One of the simplest ways to prevent this quiet waste is to build a shared record of improvement work—a place where teams capture what was tried, what was learned, and what ultimately changed.

This record should not become a rigid library of “best practices.” When improvement knowledge is treated as something to be copied exactly, it often fails. Every process carries its own constraints, its own equipment, its own culture, and its own history.

What works in one place rarely transfers perfectly to another.

Instead, the record serves a different purpose. It allows people to see how others approached a problem, what tools helped reveal the cause, and what results were achieved. It offers a starting point rather than a prescription.

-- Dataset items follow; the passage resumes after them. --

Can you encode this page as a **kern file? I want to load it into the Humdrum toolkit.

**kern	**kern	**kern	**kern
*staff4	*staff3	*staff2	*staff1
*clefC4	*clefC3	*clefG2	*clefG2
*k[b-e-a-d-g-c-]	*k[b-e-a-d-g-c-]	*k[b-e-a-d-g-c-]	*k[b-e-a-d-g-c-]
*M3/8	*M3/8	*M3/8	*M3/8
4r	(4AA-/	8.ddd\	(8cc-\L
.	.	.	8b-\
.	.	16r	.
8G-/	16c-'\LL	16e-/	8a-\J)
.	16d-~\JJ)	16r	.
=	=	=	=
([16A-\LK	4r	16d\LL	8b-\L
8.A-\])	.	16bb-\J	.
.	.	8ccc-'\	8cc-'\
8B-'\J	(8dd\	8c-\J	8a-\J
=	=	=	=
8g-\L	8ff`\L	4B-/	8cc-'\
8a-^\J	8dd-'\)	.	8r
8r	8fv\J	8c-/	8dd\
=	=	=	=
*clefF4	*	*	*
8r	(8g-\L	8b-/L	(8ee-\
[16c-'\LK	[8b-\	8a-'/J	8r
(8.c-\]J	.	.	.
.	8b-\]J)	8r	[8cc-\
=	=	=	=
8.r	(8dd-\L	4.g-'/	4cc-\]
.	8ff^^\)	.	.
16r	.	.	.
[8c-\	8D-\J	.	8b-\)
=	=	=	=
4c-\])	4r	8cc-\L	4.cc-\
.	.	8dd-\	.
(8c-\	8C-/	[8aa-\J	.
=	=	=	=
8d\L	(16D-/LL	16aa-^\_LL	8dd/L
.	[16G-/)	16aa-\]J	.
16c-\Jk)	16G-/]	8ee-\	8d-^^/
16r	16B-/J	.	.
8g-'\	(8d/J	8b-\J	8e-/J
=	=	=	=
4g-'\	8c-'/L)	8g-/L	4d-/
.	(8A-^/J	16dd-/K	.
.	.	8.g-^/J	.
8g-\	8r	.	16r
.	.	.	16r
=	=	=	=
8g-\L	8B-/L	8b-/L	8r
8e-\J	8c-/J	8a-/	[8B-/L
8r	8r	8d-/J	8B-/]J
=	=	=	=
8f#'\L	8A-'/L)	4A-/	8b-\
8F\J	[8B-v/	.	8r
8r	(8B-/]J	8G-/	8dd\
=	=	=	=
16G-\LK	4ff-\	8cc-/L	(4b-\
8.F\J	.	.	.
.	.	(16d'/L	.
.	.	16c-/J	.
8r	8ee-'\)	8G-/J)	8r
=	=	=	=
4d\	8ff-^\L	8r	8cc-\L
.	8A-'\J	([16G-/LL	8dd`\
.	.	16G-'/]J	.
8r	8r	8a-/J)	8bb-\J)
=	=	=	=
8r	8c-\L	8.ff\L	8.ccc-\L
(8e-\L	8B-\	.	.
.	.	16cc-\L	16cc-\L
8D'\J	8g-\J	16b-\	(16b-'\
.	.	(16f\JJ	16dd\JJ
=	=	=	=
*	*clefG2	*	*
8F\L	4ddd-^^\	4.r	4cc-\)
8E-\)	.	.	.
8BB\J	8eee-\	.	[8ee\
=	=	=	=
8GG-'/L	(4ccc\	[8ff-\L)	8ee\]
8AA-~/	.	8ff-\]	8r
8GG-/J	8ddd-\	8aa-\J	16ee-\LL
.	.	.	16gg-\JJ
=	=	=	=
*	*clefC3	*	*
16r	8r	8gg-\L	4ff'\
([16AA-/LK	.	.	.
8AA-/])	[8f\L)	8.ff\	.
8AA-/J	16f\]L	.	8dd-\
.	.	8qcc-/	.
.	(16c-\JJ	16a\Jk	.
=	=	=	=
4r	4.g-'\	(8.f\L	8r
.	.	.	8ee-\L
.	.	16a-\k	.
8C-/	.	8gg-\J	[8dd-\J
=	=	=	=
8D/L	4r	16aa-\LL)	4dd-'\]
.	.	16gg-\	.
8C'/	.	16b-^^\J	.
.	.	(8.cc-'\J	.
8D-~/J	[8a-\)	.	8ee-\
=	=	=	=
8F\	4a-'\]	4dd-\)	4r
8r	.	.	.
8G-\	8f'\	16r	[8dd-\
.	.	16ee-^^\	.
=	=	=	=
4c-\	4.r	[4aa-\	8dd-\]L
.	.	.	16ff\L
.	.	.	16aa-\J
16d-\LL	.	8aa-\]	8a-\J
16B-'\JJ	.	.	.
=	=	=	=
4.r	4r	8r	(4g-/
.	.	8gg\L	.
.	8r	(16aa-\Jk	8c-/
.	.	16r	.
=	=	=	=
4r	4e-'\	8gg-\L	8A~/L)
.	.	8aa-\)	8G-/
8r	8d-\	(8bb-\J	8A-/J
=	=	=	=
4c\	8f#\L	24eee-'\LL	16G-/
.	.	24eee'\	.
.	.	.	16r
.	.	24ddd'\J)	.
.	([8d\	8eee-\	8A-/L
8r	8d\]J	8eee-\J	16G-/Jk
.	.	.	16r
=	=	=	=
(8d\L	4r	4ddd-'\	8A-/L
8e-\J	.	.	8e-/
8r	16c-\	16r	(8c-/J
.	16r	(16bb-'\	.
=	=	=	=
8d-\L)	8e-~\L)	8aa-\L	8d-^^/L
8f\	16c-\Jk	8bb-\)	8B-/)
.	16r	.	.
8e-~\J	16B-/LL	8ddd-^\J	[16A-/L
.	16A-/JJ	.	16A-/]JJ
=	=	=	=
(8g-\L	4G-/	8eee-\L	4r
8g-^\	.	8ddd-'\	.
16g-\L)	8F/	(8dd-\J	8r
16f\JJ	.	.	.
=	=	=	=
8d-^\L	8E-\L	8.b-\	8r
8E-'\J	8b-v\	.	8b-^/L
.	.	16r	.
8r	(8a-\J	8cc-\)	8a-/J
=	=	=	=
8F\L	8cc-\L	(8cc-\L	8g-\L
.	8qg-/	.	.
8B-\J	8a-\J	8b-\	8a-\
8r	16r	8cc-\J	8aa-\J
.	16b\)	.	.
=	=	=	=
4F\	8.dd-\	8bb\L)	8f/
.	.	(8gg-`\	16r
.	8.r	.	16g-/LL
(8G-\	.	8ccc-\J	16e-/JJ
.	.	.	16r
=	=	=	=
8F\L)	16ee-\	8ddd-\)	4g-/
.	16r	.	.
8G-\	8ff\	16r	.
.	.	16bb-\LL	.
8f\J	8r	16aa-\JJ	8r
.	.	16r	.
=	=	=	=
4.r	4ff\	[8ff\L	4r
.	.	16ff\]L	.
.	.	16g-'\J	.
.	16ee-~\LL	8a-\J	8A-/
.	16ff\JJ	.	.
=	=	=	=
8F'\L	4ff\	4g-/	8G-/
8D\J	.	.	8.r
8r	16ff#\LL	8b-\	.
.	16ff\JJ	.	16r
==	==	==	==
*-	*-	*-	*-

In this way the organization develops a quiet discipline of learning. Teams encounter the work of others and consider how it might apply to their own situation. Sometimes they adopt the idea directly. Sometimes they adapt it to fit their environment. And sometimes they abandon it altogether and pursue a different path.

All three outcomes are valuable.

What matters is that the organization is no longer learning in isolation. Each improvement becomes part of a larger body of experience that others can draw from.

Over time this shared memory becomes one of the most powerful assets an organization can possess. It shortens the distance between problems and solutions, and it reminds everyone that progress rarely belongs to a single team.

Improvement, when shared in this way, becomes a collective practice rather than an individual victory.

Questions for Your Consideration

When improvements occur in your organization, how easily can others discover and learn from them?

Are best practices treated as instructions to replicate, or as experiences others can learn from?

What would happen if every improvement effort left behind a clear record of the problem, the method used, and the results achieved?

Where might your organization benefit most from adopting, adapting, or abandoning what another team has already learned?